When you were little, were you afraid of the dark?
I have a confession to make: I still am.
My fear of the dark proved to be a serious problem in college. Photojournalism students tend to spend a lot of time with the lights out. (Insert inappropriate joke here.) I spent the majority of my day in the color photo darkroom, which lacks even a red safety light.
Why is the dark so scary? Because we can’t see what’s there. And fear of the unknown is the greatest fear of all.
Imagine you’re lying in bed, deep asleep. You’re awakened by a loud bump in the night. You sit up, heart pounding, face flushed. You think you see a shadow across the room but you’re not sure. It might be a big guy with a bat. Your fists clench as adrenaline floods your veins. Your hearing becomes acutely tuned to the sound of movement in the hallway.
This dramatic fight-or-flight response can be neutralized with a simple flick of the switch.
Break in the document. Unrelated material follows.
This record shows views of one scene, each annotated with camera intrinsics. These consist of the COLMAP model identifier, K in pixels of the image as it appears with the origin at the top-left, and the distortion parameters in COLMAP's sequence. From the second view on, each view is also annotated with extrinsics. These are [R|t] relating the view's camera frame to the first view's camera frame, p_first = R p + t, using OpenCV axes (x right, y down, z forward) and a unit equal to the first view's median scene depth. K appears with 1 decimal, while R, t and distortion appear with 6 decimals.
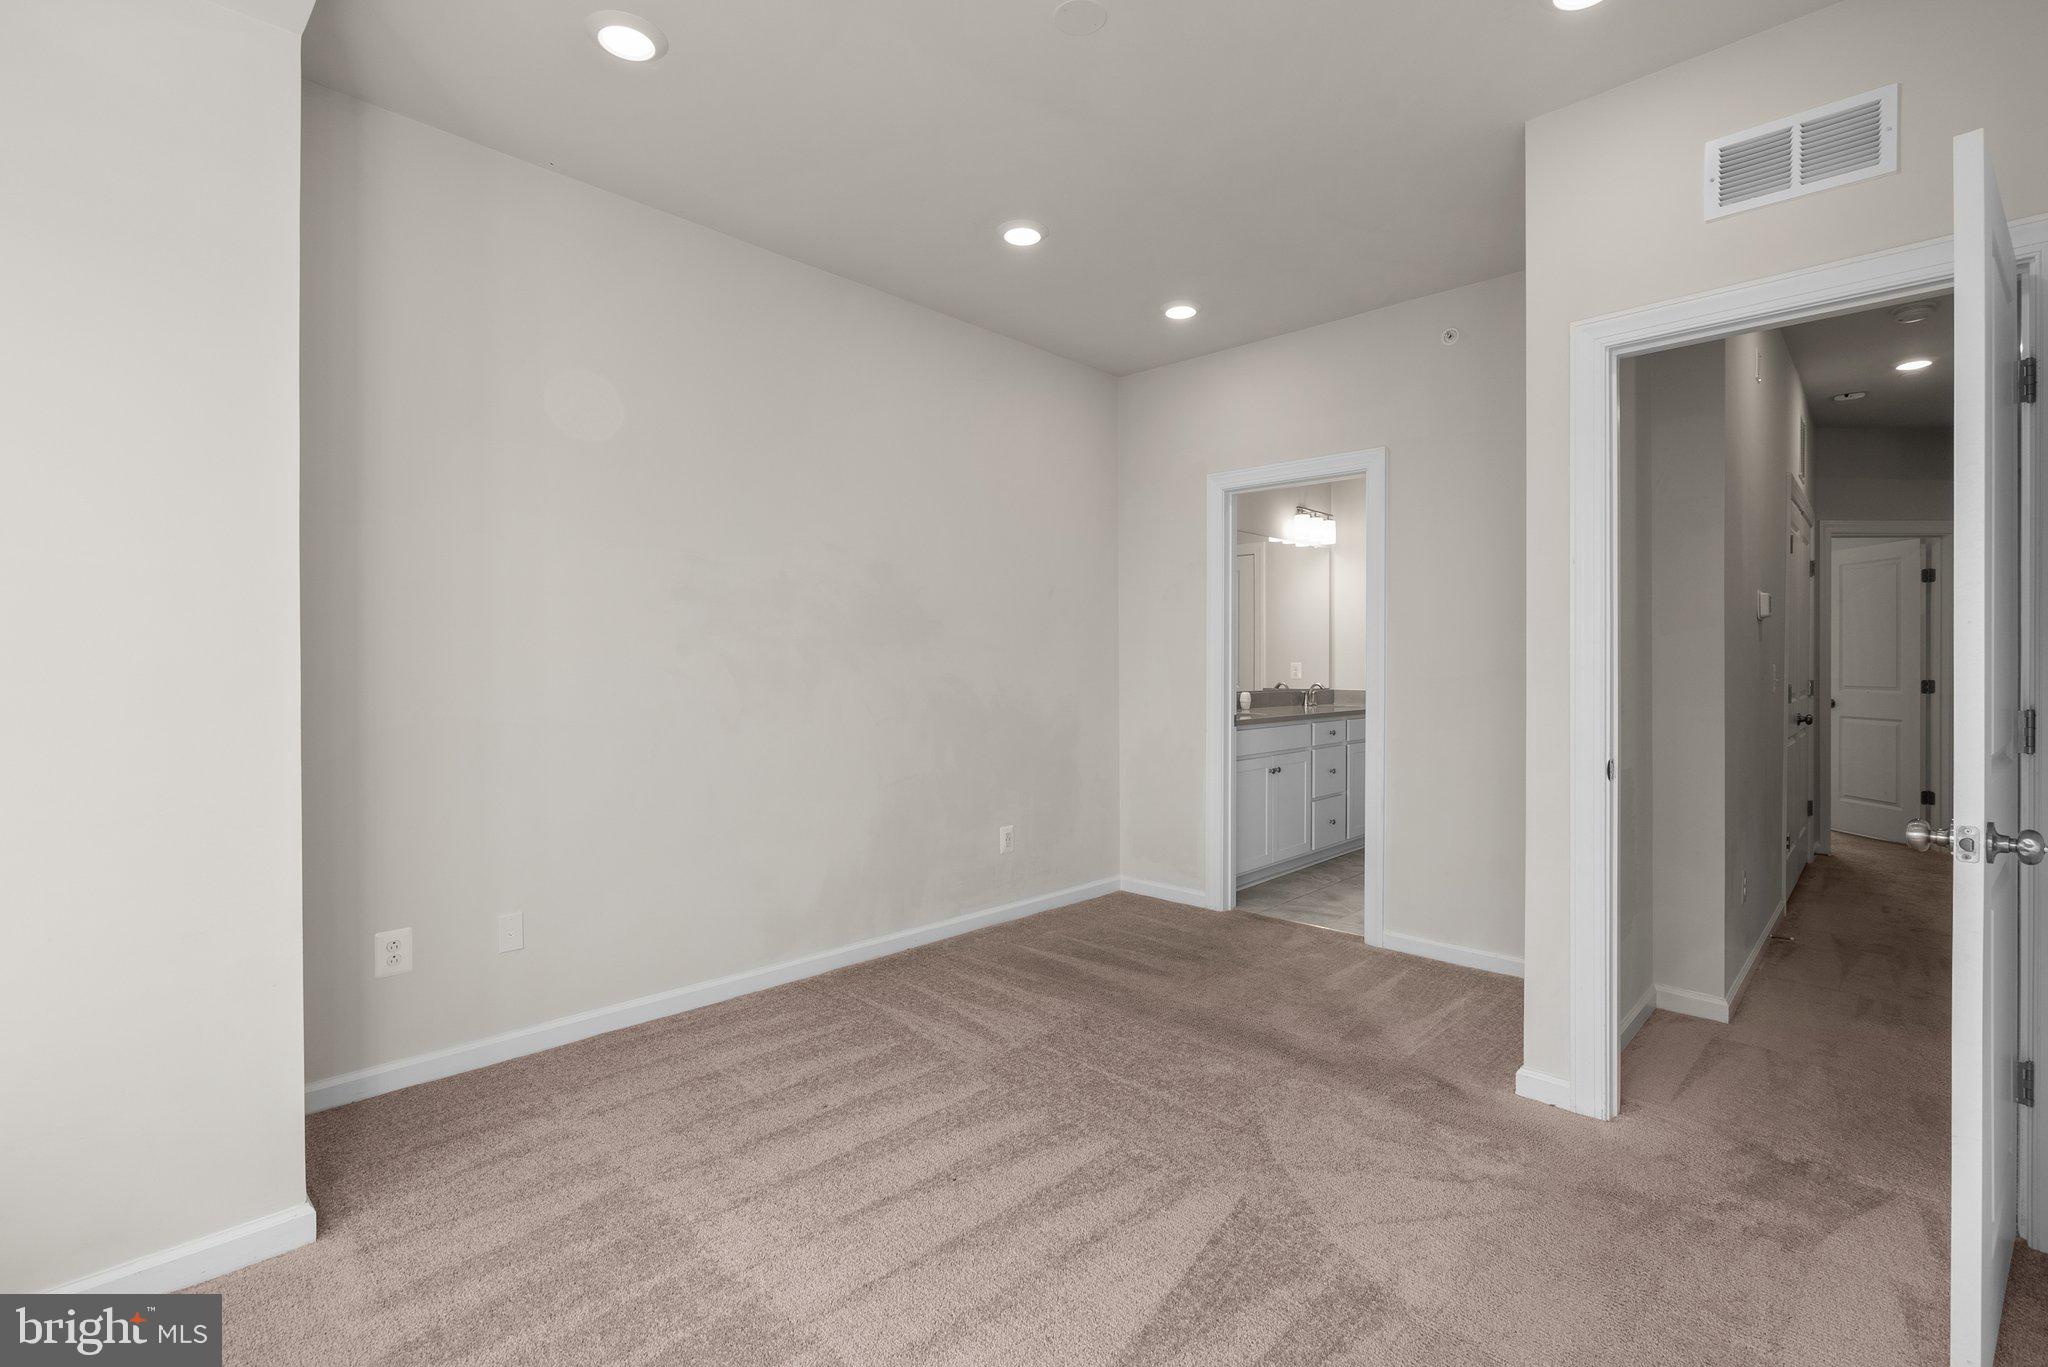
lens RADIAL K [[930.0, 0, 1040.9], [0, 930.0, 669.7], [0, 0, 1]] dist [-0.003787, 0.001099]
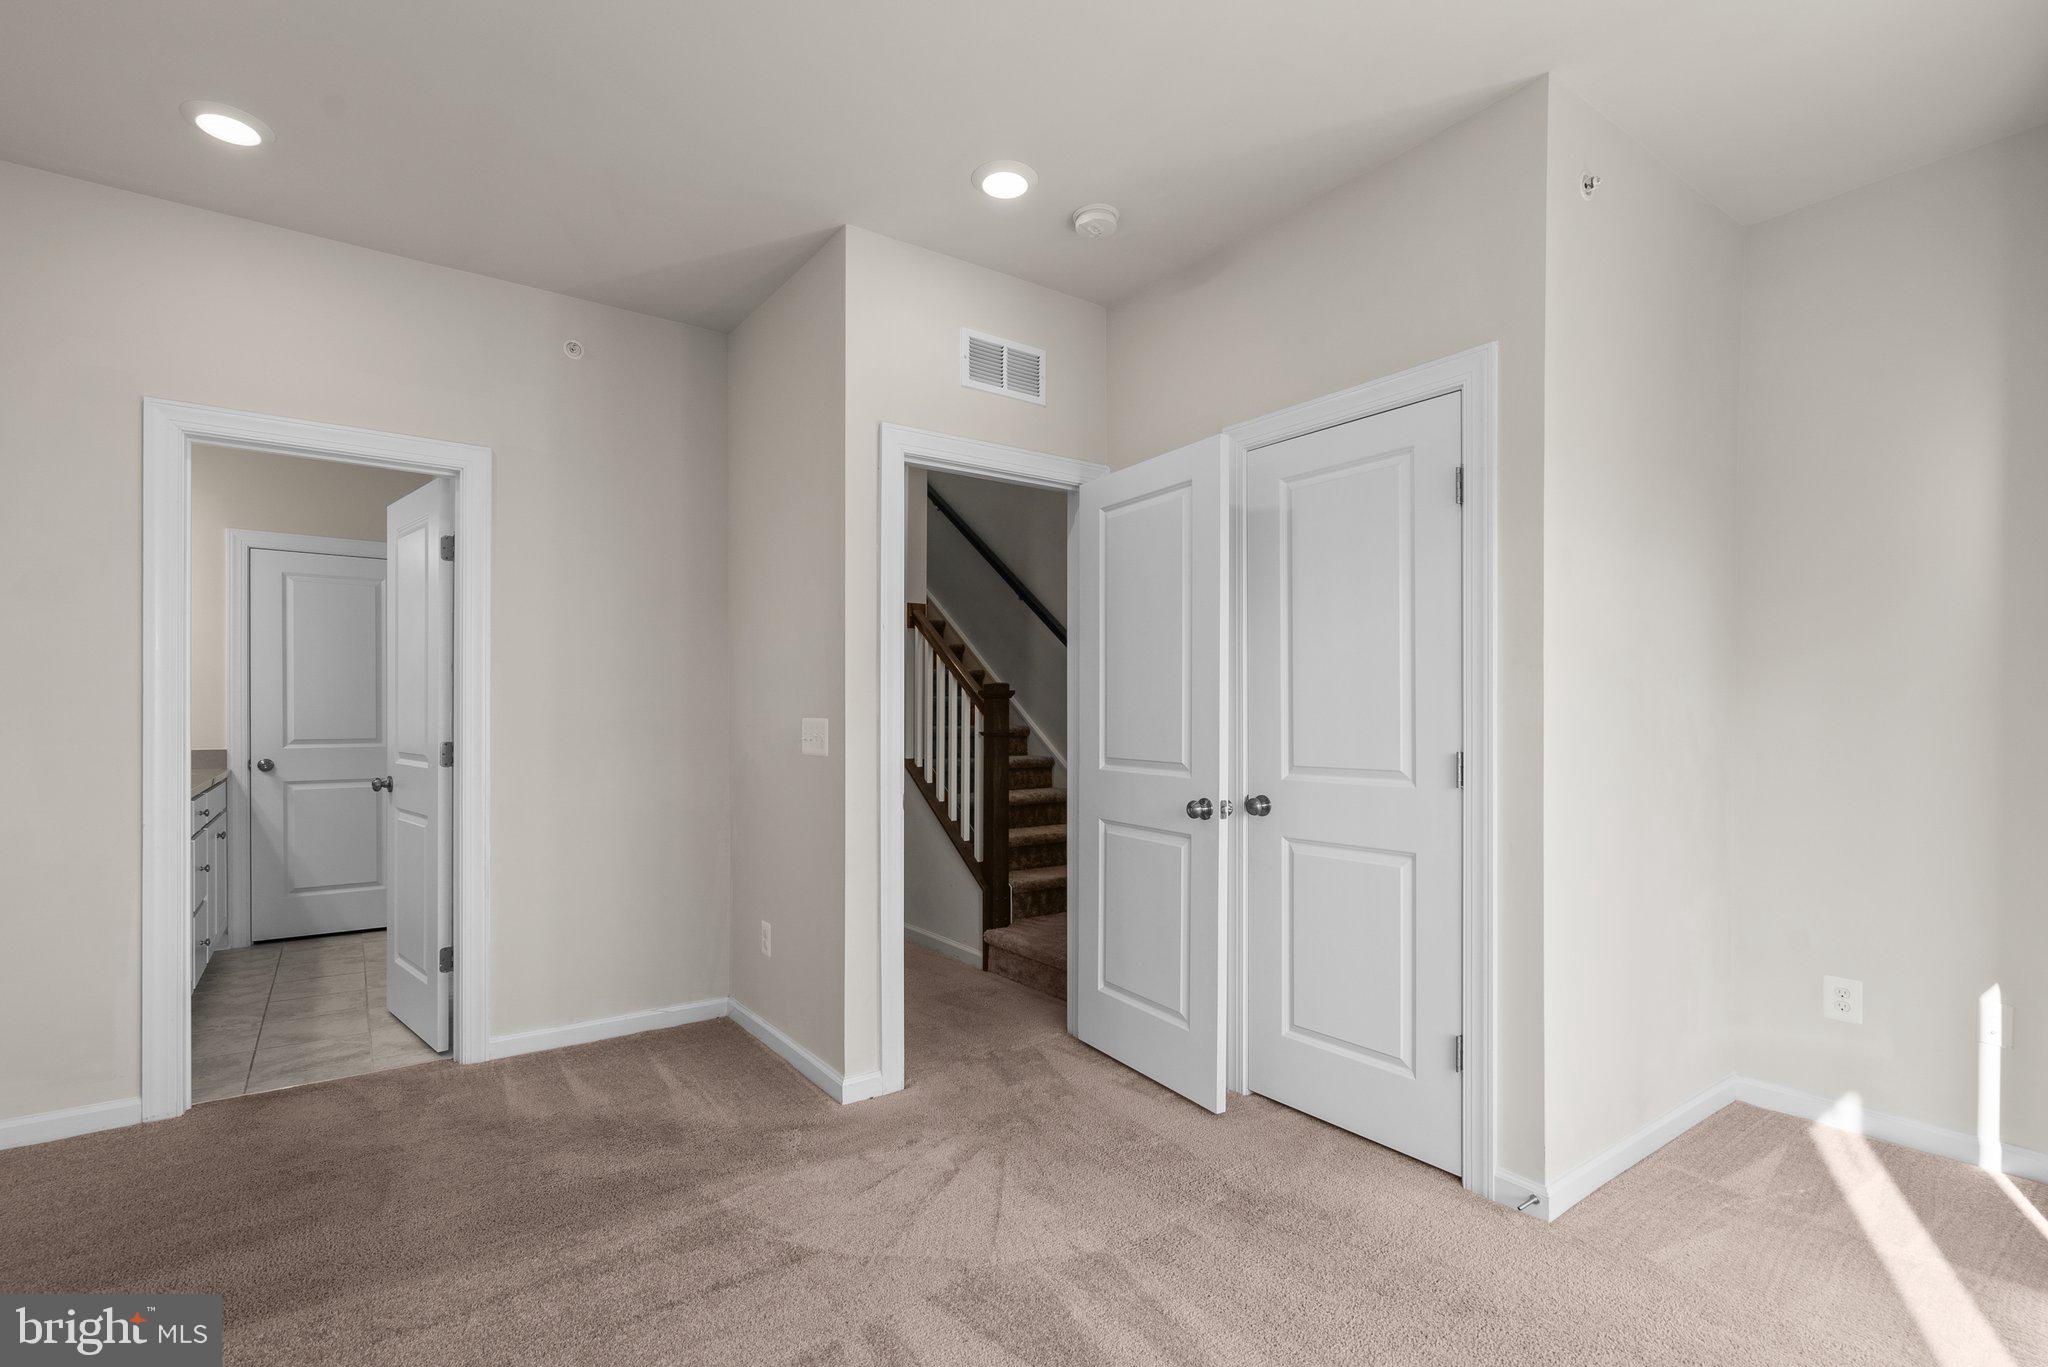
lens RADIAL K [[930.0, 0, 1031.1], [0, 930.0, 715.2], [0, 0, 1]] dist [-0.003787, 0.001099]
pose [[0.184005, -0.000788, 0.982925, -0.560020], [0.006368, 0.999980, -0.000390, -0.001212], [-0.982905, 0.006331, 0.184006, 0.615442]]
Lights on! No big guy with a bat. Just your tabby, doing midnight laps of the house again.
When it comes to mental fear and imagined danger, journaling is that light switch. It can instantly quiet our night terrors by casting a wide, bright light onto our path. The power of journal writing lies in its illumination.
Is that a skeleton in your closet?
We’ve all got skeletons in our closet. Those horrific mistakes, terrible decisions, crippling losses. Over time, those skeletons stack up. Like an overstuffed wardrobe, we shove the contents aside long enough to slam the door shut.
We forget what’s in that closet. It’s dark, we can’t see. So the fear grows. Whatever it is, we’re afraid it’s going to get out.
Journaling opens that door, turns on the closet light, and neutralizes the fear by allowing us to examine those skeletons on our own terms. We can look directly at them, pick them apart.
When we write about our skeletons, they become less scary and more familiar. We put funny hats on them. We get comfortable with those old bones.
Illuminating with journaling
Here some of the ways journaling helps us eliminate fear by managing the skeletons in the closet and the monsters under the bed:
De-scare-ify the past
Revisiting an old haunt won’t seem nearly as scary with a torch in your hand. When we journal about the past, we shine a massive flashlight in dark corners.
We have the benefit of both hindsight and illumination.
Take back the power
I’ve found that acknowledging my own baggage enables me to walk more confidently through the world. Nobody has ammunition to use against me. There’s nothing in that closet I haven’t already admitted, processed, and come to terms with in my journal.
“Skeletons? Yup – those are mine. Put them there myself. Any other questions?”
Mind you, I’d be screwed if I decided to run for office. But journaling has helped me make peace with past disasters. It’s allowed me to lay bad choices to rest.
My skeletons are still there, but it’s hard to take them seriously when they’re wearing party hats and feather boas.
Call the shots
Actively addressing your own issues, past and present, puts you in the driver’s seat. You can do it on your terms, on your time schedule. And there’s something less scary about deciding to face an issue, rather than having it thrust upon you.
When we choose something, it’s easier to endure. Think about the difference between patients in an emergency room and clients in a tattoo parlor. Same needle, same pain. Very different experience.
As a sidebar, if you’ve got some weighty topics to dive into, you might find it helpful to work with a professional therapist. Some issues are too big for us to tackle alone.
Learn from the past
Once you’ve looked at your skeletons and written about them, you realize mistakes have little control over you.
When I can see that I’ve survived a poorly-timed leap that ended in a splat, I won’t hesitate long to take that jump again when it’s indicated.
You’ll also realize you’ve learned from those dreaded mistakes. Even past disasters have helped shape you into the person you are today. You are wise. And knowing that you can learn from your mistakes enables you to act more boldly in the present tense.
Quiet down those skeletons
Lately, my skeletons sleep soundly at night. Which is good, because there’s quite a few of them packed in that tiny closet.
They don’t rattle their chains or demand attention. I’ve looked at each one, turned it over in my hands. I know it by name. I’ve actively dealt with these issues. So I can concentrate on more important things in my current world.
Facing our demons on the page makes them less threatening. It de-fangs the monster under the bed. It puts some party clothes on those skeletons.
Sometimes we can even invite them to dance.